_Work request_
Find "w-75 d-block mx-auto" in the data, then restate the line it sits in and every later line word for word, ending with the last line.

_Data provided_
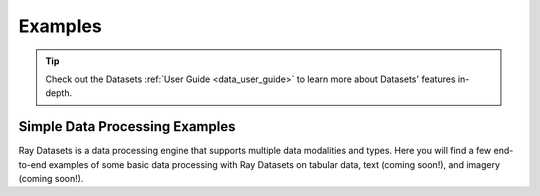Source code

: .. _datasets-examples-ref:

========
Examples
========

.. tip:: Check out the Datasets :ref:`User Guide <data_user_guide>` to learn more about
  Datasets' features in-depth.

.. _datasets-recipes:

Simple Data Processing Examples
-------------------------------

Ray Datasets is a data processing engine that supports multiple data
modalities and types. Here you will find a few end-to-end examples of some basic data
processing with Ray Datasets on tabular data, text (coming soon!), and imagery (coming
soon!).

.. panels::
    :container: container pb-4
    :column: col-md-4 px-2 py-2
    :img-top-cls: pt-5 w-75 d-block mx-auto

    ---
    :img-top: /images/taxi.png

    +++
    .. link-button:: nyc_taxi_basic_processing
        :type: ref
        :text: Processing NYC taxi data using Ray Datasets
        :classes: btn-link btn-block stretched-link
    ---
    :img-top: /images/taxi.png

    +++
    .. link-button:: batch_training
        :type: ref
        :text: Batch Training on NYC taxi data using Ray Datasets
        :classes: btn-link btn-block stretched-link
    ---
    :img-top: /images/ocr.jpg

    +++
    .. link-button:: ocr_example
        :type: ref
        :text: Optical character recognition using Ray Datasets
        :classes: btn-link btn-block stretched-link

_Problem solution_
    :img-top-cls: pt-5 w-75 d-block mx-auto

    ---
    :img-top: /images/taxi.png

    +++
    .. link-button:: nyc_taxi_basic_processing
        :type: ref
        :text: Processing NYC taxi data using Ray Datasets
        :classes: btn-link btn-block stretched-link
    ---
    :img-top: /images/taxi.png

    +++
    .. link-button:: batch_training
        :type: ref
        :text: Batch Training on NYC taxi data using Ray Datasets
        :classes: btn-link btn-block stretched-link
    ---
    :img-top: /images/ocr.jpg

    +++
    .. link-button:: ocr_example
        :type: ref
        :text: Optical character recognition using Ray Datasets
        :classes: btn-link btn-block stretched-link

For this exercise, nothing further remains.